- **Assigned task 1**
List every module that the Zurich restaurants notebook below imports, excluding any import that appears only in a commented-out line.
- **Assigned task 2**
Answer these questions from the Zurich restaurants notebook below:
(a) What text does the locationfinder function append to each neighborhood name before geocoding it?
(b) Which file does the notebook try to open to load previously saved locations?
(c) According to the notebook, why is it acceptable to remove neighborhoods that have no matching GPS location?

- **Quoted passage**
========================

# Coursera Applied Data Science Capstone Project - Week 2 - Restaurants in Zurich

Let's start by importing our necessary libraries.

In [None]:
from bs4 import BeautifulSoup
import requests
import pandas as pd
import numpy as np
import scipy.stats as stats

Using BeautifulSoup, we will parse the <a href="https://en.wikipedia.org/wiki/List_of_communities_and_neighborhoods_of_San_Diego">Wikipedia link</a> into html text and extract the information from the <b>Table</b> attribute.

In [None]:
#Extract list of neighborhoods from Wikipedia page
wiki_link = 'https://en.wikipedia.org/wiki/Subdivisions_of_Zürich'
raw_wiki = requests.get(wiki_link).text

#Import and parse the text from Wikipedia using BeautifulSoup
soup = BeautifulSoup(raw_wiki,'lxml')

In [None]:
#Data of the neighborhoods is inside an html <table> object.
soup_table = soup.table
#Decompose the <div> object inside the table to clean our data
soup_table.div.decompose()
soup_table

In [None]:
#Loop through the soup object to extract names of neighborhoods
neighborhoods = []

for name in soup_table.find_all('a'):
    neighborhoods.append(str(name.string))
    
print('There are',len(neighborhoods),'neighborhoods in Zürich')

In [None]:
#import Nominatim to get location data on the neighborhoods
from geopy.geocoders import Nominatim

In [None]:
#from geopy.exc import GeocoderTimedOut #Use this if Geocode 

def locationfinder(neighborhoods):
    geolocator = Nominatim(user_agent='kkha@lab-data.com')
    locations = []
    for nbhd in neighborhoods:
        address = nbhd + ', Canton Zürich'
        location = geolocator.geocode(address)
        if location is None:
            pass
        else:
            x = [nbhd, location.latitude, location.longitude]
            locations.append(x)
    return(locations)

In [None]:
import pickle

#check if locations pickle created, will load in data if we've already created it before
try:
    with open('locations.pkl', 'rb') as f:
        locations = pickle.load(f)
    print('Data loaded.')
except:
    locations = locationfinder(neighborhoods)
    
#with open('locations.pkl', 'wb') as f:
#    pickle.dump(locations, f)

locations[0:5]

Let's create the Dataframe so we can begin to analyze the data.

Through trial and error, we found that not all neighborhoods corresponded to GPS locations in geocode. This was due to overlapping neighborhoods and smaller sectioning of neighborhoods. It is okay to remove out these neighborhoods because our search radius will be large enough to cover missing areas.

========================

- **Data section**
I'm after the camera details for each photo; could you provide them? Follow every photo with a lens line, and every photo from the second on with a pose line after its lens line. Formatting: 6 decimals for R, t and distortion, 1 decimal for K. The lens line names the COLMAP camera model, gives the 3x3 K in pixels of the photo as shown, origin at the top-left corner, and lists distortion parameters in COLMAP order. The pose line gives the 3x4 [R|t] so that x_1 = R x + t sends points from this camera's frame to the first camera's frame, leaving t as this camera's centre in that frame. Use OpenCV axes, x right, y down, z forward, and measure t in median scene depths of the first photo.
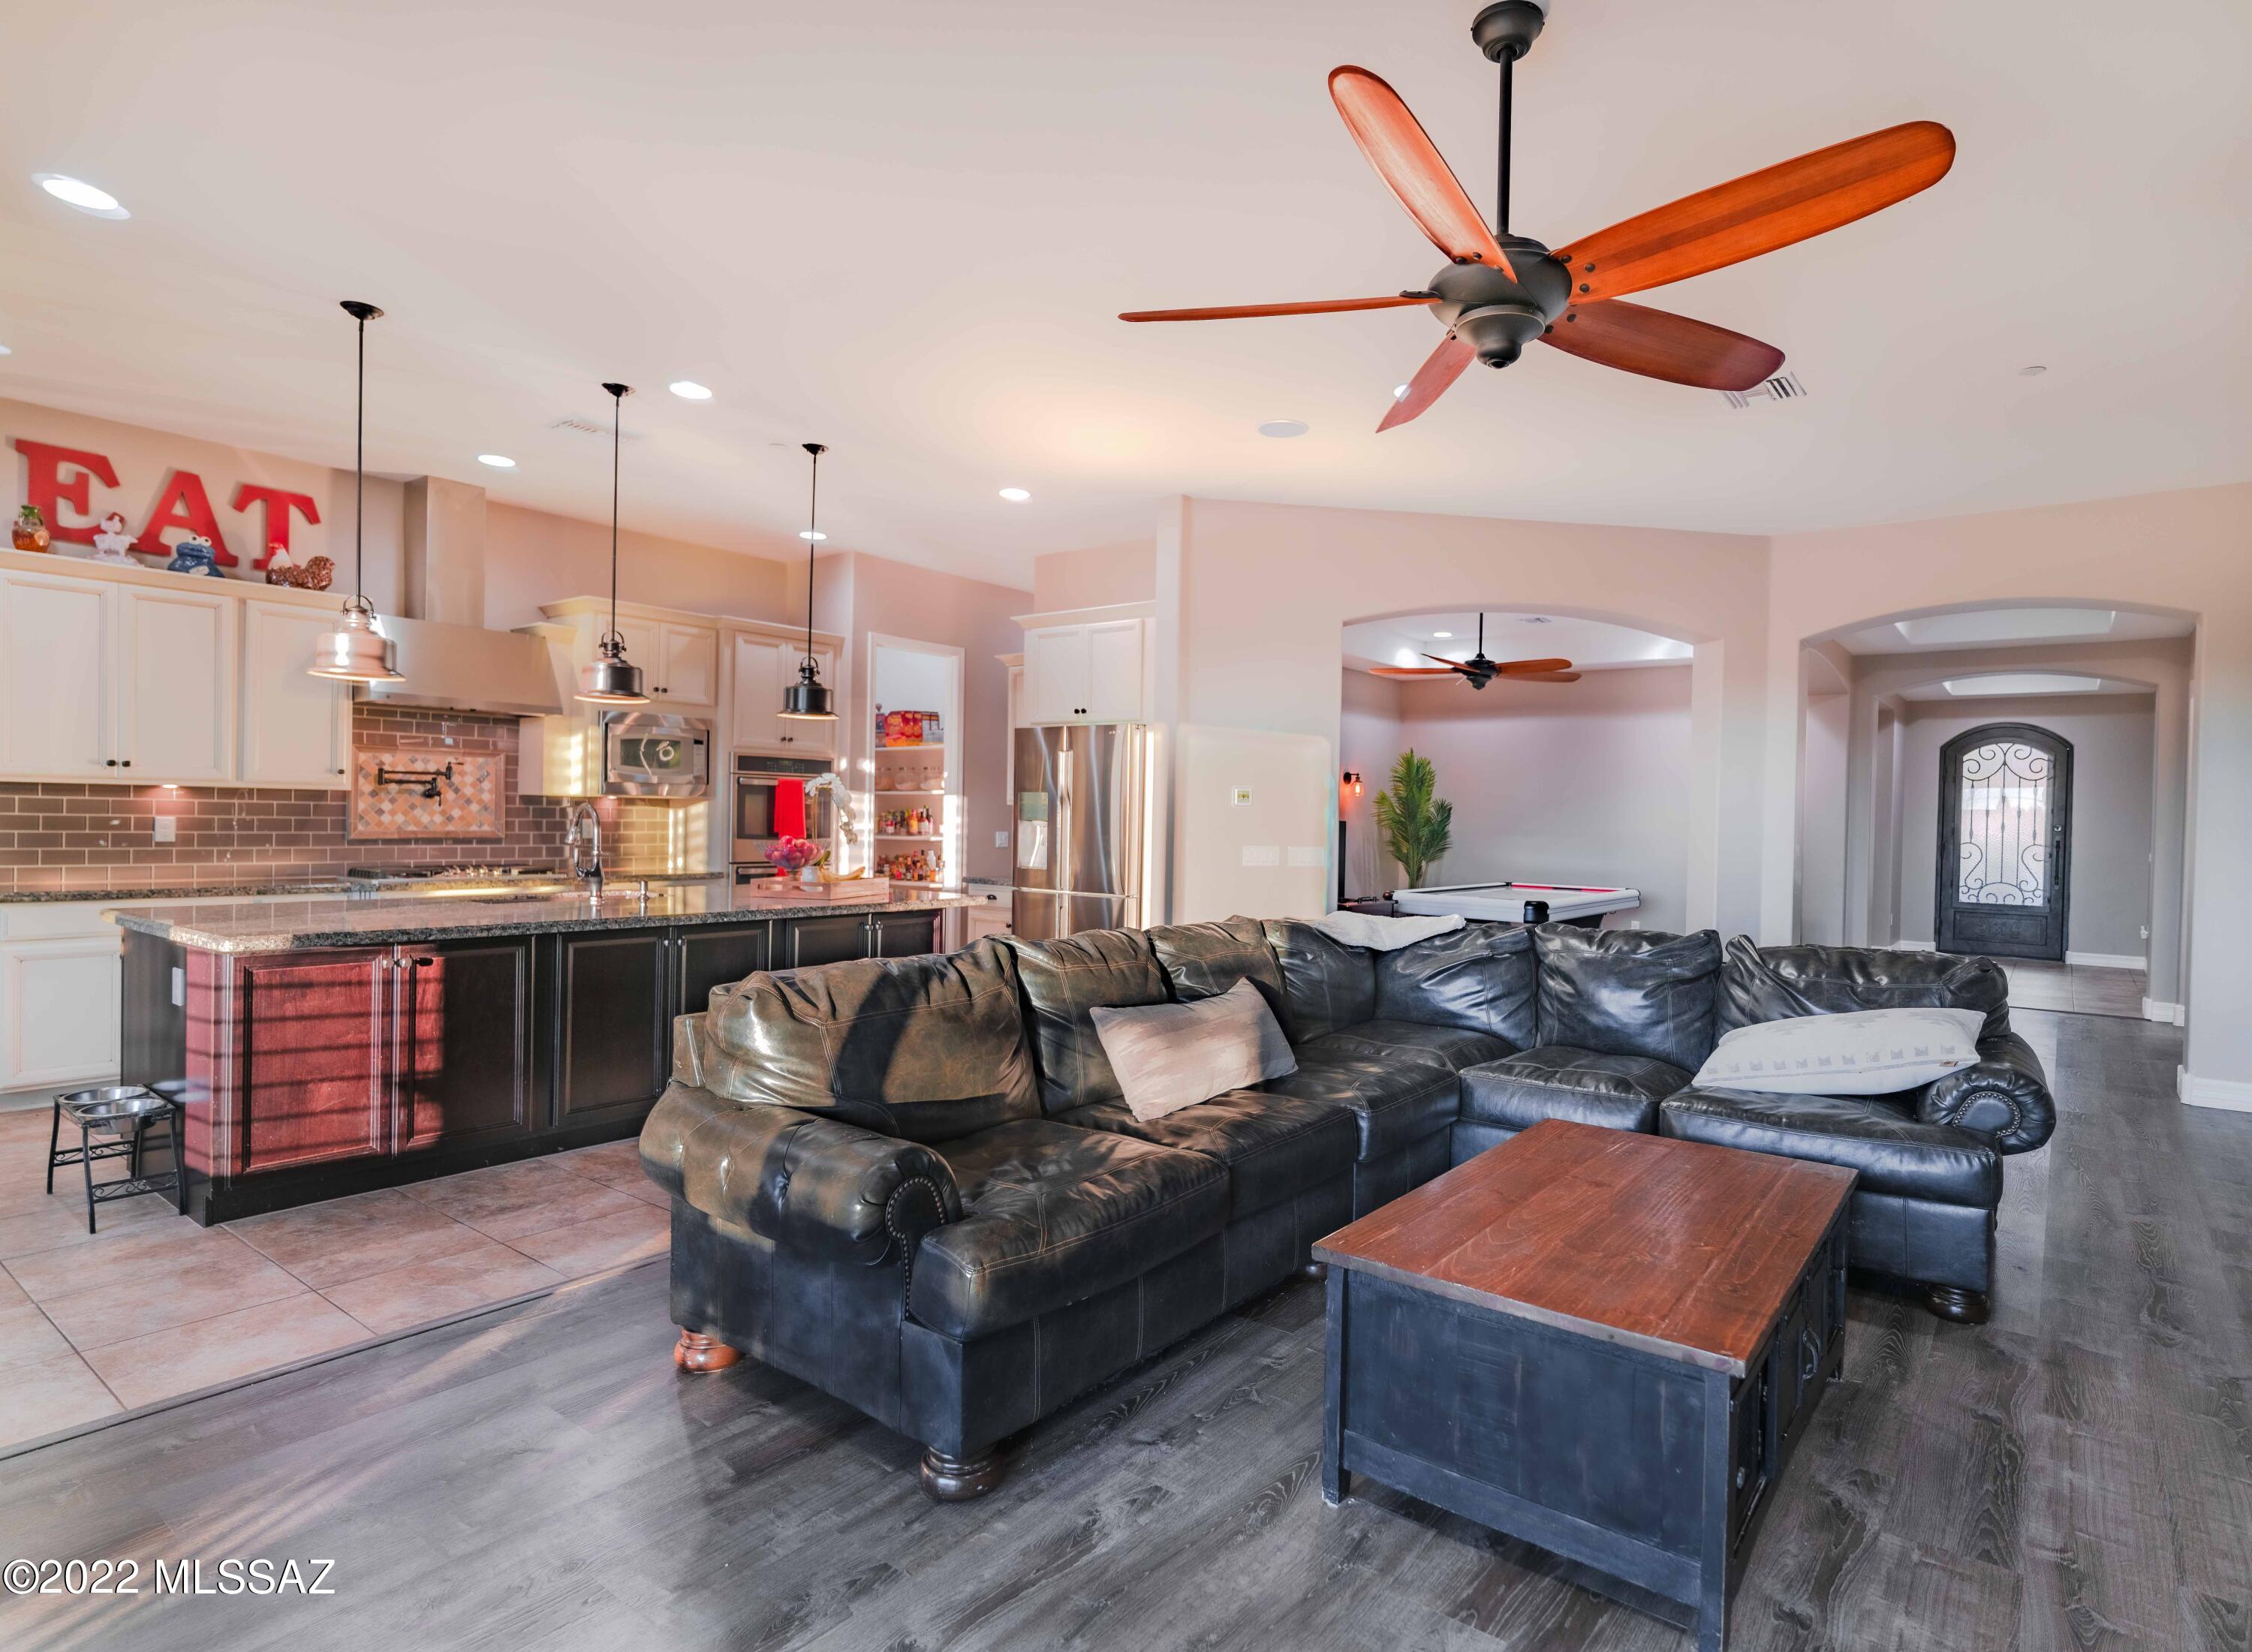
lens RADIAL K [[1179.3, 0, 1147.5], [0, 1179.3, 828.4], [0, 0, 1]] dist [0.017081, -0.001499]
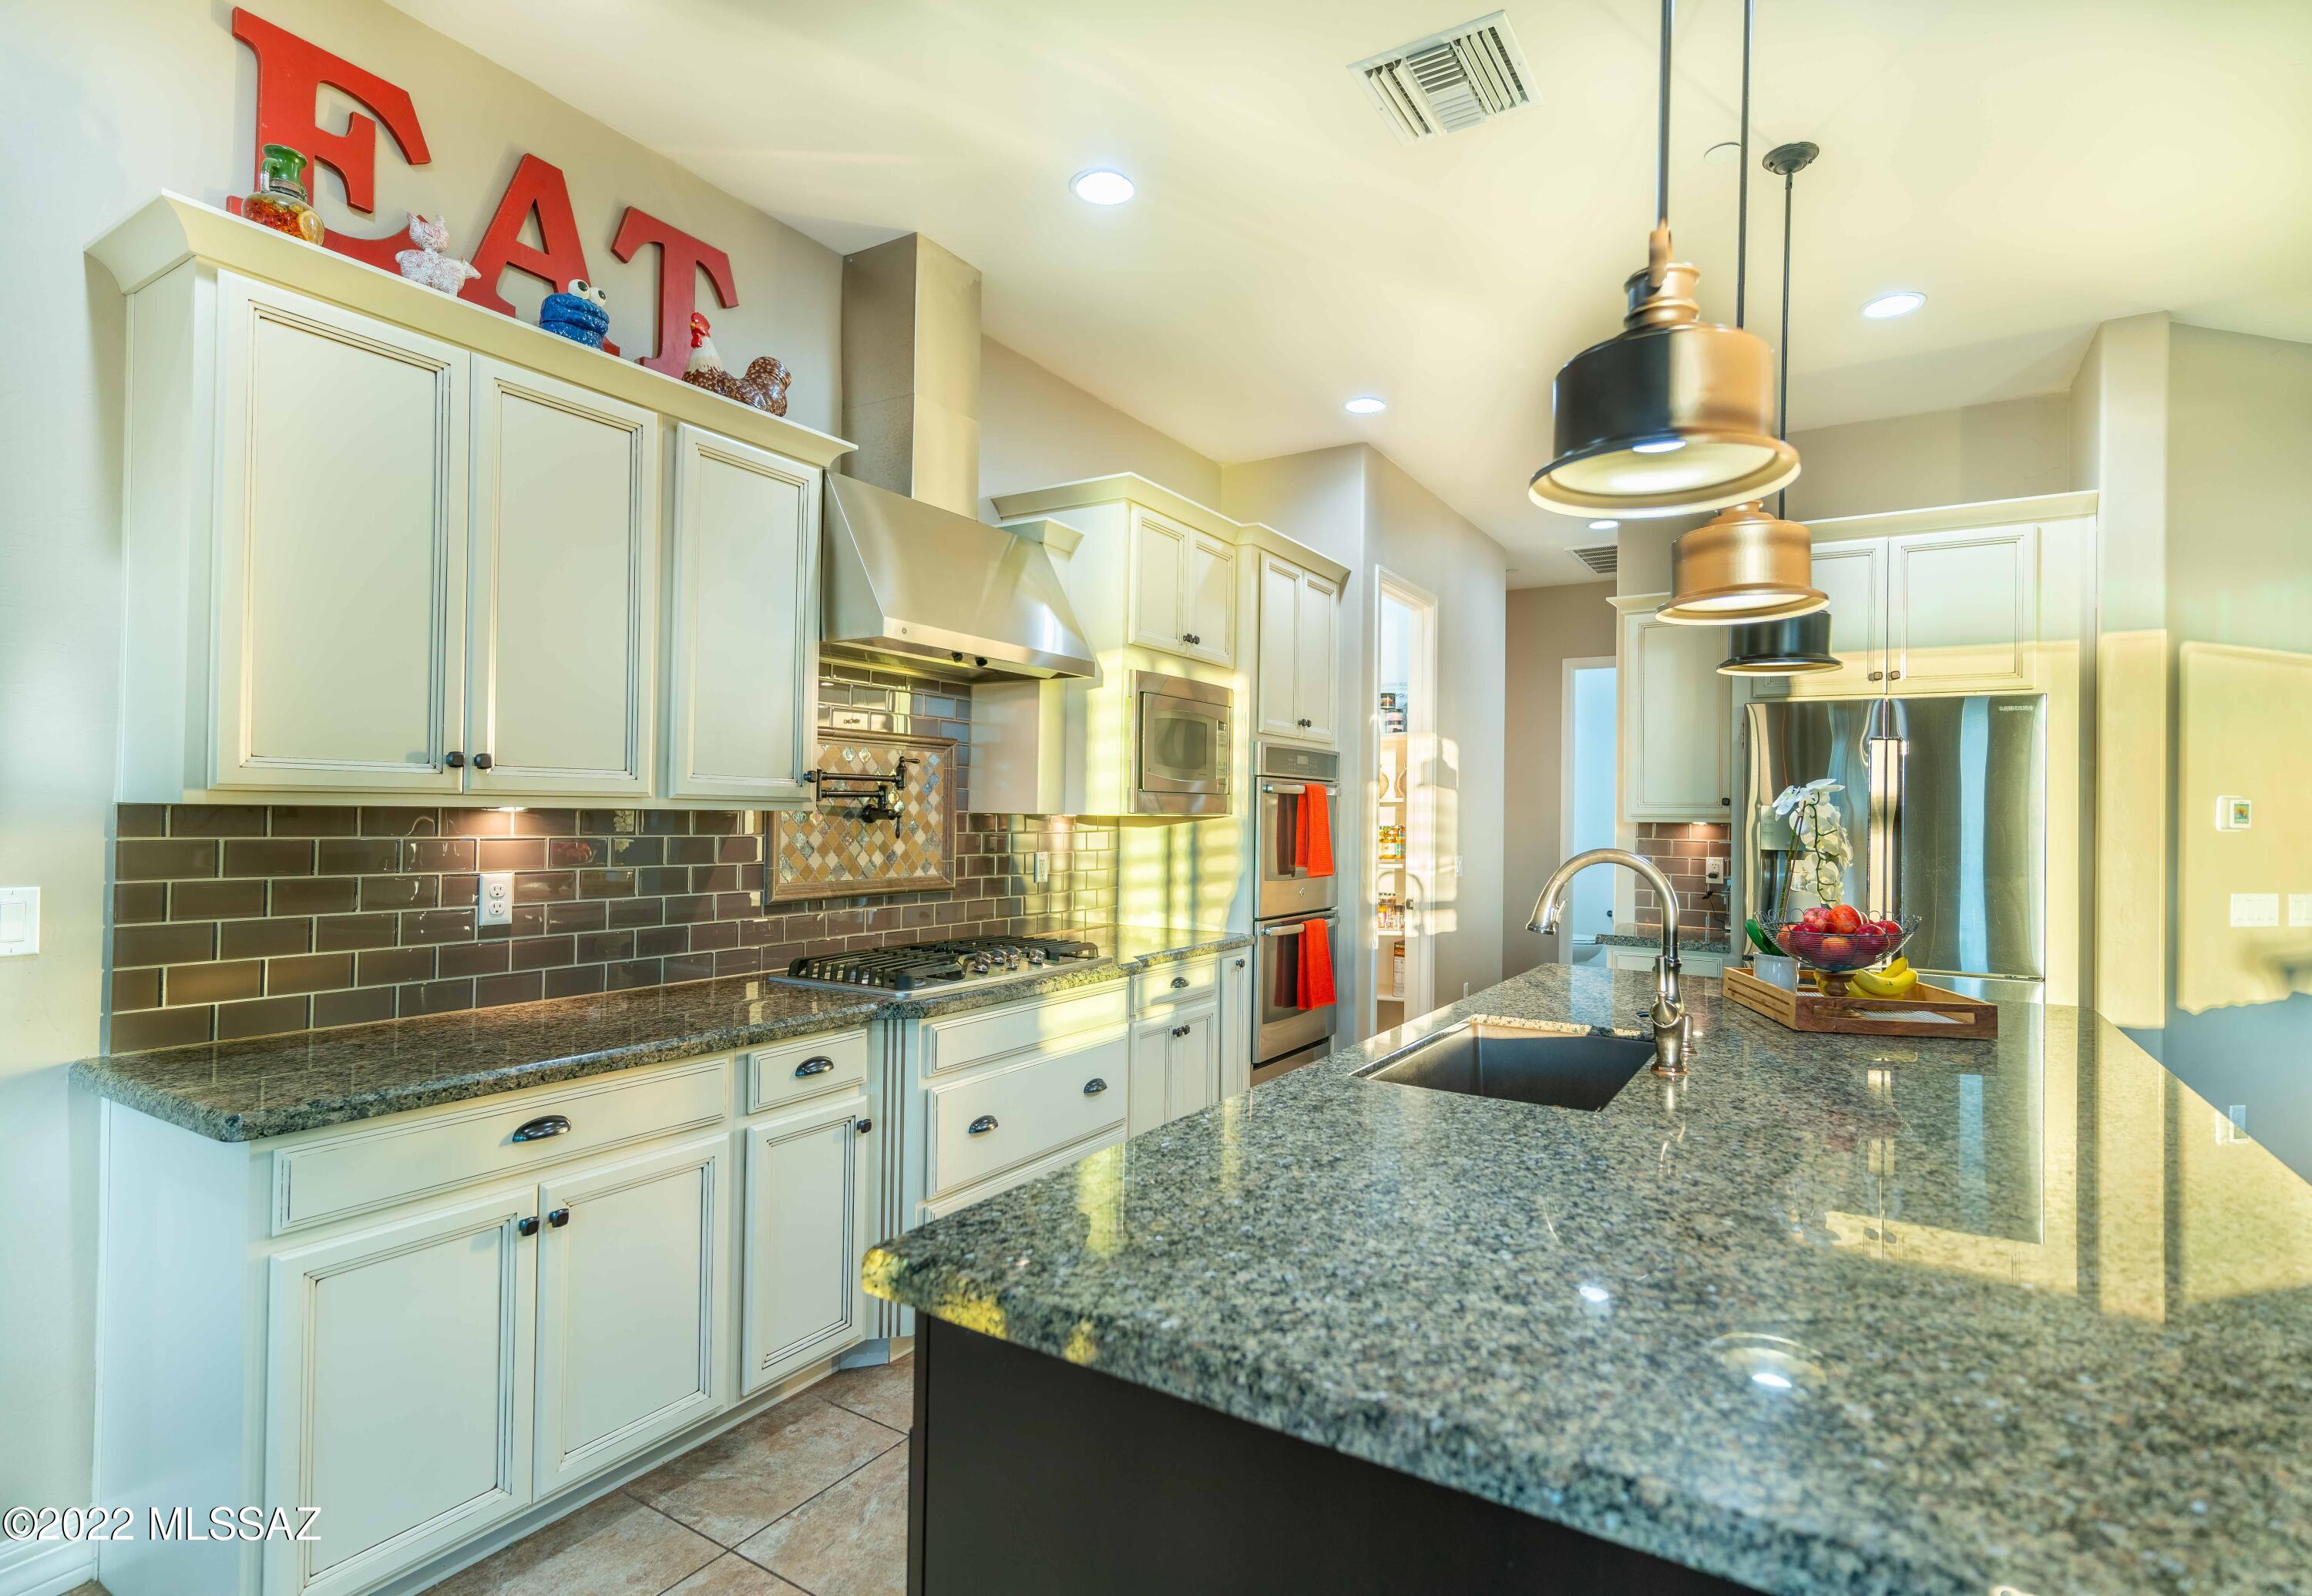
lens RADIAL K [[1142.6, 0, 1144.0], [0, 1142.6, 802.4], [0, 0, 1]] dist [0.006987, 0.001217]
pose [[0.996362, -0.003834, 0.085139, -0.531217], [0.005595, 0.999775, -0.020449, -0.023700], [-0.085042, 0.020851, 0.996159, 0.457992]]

========================

- **Output 1**
bs4, requests, pandas, numpy, scipy.stats, geopy.geocoders, pickle

- **Output 2**
(a) ", Canton Zürich"
(b) locations.pkl
(c) The search radius will be large enough to cover the missing areas.